While in that highly academic environment, and living with a scholar herself, Karr aspired to be a good mother and a successful poet and writer, but was impeded by her drinking, a turbulent past, and marriage to a professional who, while being a good father to son Dev, was a distant mate. Frustrations trigger Karr's descent into alcoholism, and she describes the process in vivid and unnerving detail.

There are the episodes of heavy drinking, vomiting, hangovers, lies; the guilt about raising a child in the midst of this; increasing unhappiness with her marriage. After Karr quits drinking, she becomes depressed and suicidal and makes a trip to the loony bin in an effort to save her life and mind.

It's not that Karr's existence was so horrifying, at least not to anyone who has ever "been there" and made it to AA rooms, where one hears every kind of story. But it's relentlessly dark, and would be stultifying were it not for the saving graces of Karr's humor and insight. You have to admire Karr's determination to get at the truth as she wades through her murky past and memory. She's not just telling her AA story, but analyzing key processes too, the level of her misery, lack of self-worth, how she got to become a drunk and came out of it, how she got help and learned to embrace a "higher power," some form of spirituality, which is considered essential in recovery from mental illness, particularly alcoholism.

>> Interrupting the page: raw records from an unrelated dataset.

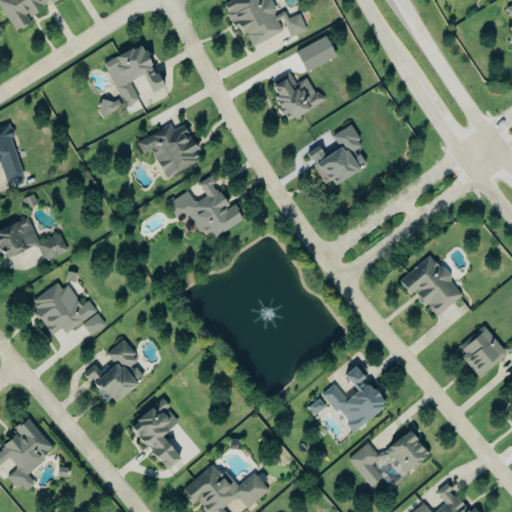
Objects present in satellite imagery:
building: (509, 9)
building: (510, 9)
building: (21, 10)
building: (21, 10)
building: (262, 19)
building: (262, 20)
road: (409, 21)
road: (78, 49)
building: (315, 53)
building: (315, 53)
building: (131, 73)
building: (131, 73)
building: (294, 95)
building: (295, 96)
building: (109, 105)
building: (110, 106)
road: (465, 108)
road: (432, 110)
road: (240, 131)
building: (170, 149)
building: (171, 149)
building: (8, 154)
building: (9, 155)
building: (338, 156)
building: (338, 157)
road: (417, 188)
building: (29, 201)
building: (29, 201)
building: (206, 210)
building: (207, 210)
road: (412, 210)
road: (427, 216)
building: (28, 240)
building: (28, 241)
building: (431, 285)
building: (431, 286)
building: (60, 309)
building: (60, 309)
fountain: (269, 316)
building: (93, 323)
building: (93, 324)
building: (510, 348)
building: (511, 348)
building: (482, 351)
building: (482, 352)
road: (417, 372)
building: (115, 373)
building: (116, 373)
road: (8, 374)
building: (354, 400)
building: (355, 400)
building: (316, 406)
building: (316, 406)
building: (511, 410)
road: (69, 428)
building: (156, 433)
building: (157, 433)
building: (24, 452)
building: (25, 453)
building: (388, 456)
building: (388, 457)
building: (222, 490)
building: (223, 490)
building: (445, 502)
building: (446, 502)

The search for meaning and the telling take courage, and Karr has plenty of that. Thankfully, Karr's Texan wit runs rampant and can shift a dark mood in a nanosecond, as she would say, or make the reader crack up when she least expects it -- in the midst of a spell of misery or lunacy. While recounting a period in early recovery when she was utterly depressed, not exercising a bit, Karr describes showering and suddenly "feeling something in the back of my legs -- it was my ass."

It takes a special gift to write with humor and perspicacity about a crappy past. Karr has that gift, and her quirky prose infused with Texan sass makes all the difference.